# Required work:
Your task is to reproduce, exactly and only, the lines running from the line containing "right shoulder: (403, 341)" to the end of the data below, both included.

#####

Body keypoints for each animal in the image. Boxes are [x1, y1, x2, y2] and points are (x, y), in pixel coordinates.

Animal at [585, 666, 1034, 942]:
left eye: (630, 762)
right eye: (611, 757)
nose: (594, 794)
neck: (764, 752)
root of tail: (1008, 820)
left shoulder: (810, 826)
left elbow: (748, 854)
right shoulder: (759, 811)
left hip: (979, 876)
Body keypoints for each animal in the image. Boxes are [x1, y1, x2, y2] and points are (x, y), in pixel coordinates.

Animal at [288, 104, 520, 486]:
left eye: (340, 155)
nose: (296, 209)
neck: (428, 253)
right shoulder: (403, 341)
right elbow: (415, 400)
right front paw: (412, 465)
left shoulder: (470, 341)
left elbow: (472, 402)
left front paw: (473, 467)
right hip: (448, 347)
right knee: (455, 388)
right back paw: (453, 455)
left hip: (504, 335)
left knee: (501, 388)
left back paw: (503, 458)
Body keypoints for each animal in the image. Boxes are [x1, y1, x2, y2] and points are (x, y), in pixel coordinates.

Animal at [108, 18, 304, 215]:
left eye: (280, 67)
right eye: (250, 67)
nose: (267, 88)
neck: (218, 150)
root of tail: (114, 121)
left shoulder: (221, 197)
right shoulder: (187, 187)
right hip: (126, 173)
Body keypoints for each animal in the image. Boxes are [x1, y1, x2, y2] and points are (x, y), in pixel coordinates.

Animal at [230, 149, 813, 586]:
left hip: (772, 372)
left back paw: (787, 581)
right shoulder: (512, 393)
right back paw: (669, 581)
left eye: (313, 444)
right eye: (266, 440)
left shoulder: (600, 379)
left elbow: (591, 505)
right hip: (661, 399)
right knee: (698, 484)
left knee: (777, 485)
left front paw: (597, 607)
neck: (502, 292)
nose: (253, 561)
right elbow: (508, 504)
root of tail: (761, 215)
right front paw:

#####

# Response to this exercise:
right shoulder: (403, 341)
right elbow: (415, 400)
right front paw: (412, 465)
left shoulder: (470, 341)
left elbow: (472, 402)
left front paw: (473, 467)
right hip: (448, 347)
right knee: (455, 388)
right back paw: (453, 455)
left hip: (504, 335)
left knee: (501, 388)
left back paw: (503, 458)
Body keypoints for each animal in the image. Boxes are [x1, y1, x2, y2] and points are (x, y), in pixel coordinates.

Animal at [108, 18, 304, 215]:
left eye: (280, 67)
right eye: (250, 67)
nose: (267, 88)
neck: (218, 150)
root of tail: (114, 121)
left shoulder: (221, 197)
right shoulder: (187, 187)
right hip: (126, 173)
Body keypoints for each animal in the image. Boxes are [x1, y1, x2, y2] and points are (x, y), in pixel coordinates.

Animal at [230, 149, 813, 586]:
left hip: (772, 372)
left back paw: (787, 581)
right shoulder: (512, 393)
right back paw: (669, 581)
left eye: (313, 444)
right eye: (266, 440)
left shoulder: (600, 379)
left elbow: (591, 505)
right hip: (661, 399)
right knee: (698, 484)
left knee: (777, 485)
left front paw: (597, 607)
neck: (502, 292)
nose: (253, 561)
right elbow: (508, 504)
root of tail: (761, 215)
right front paw:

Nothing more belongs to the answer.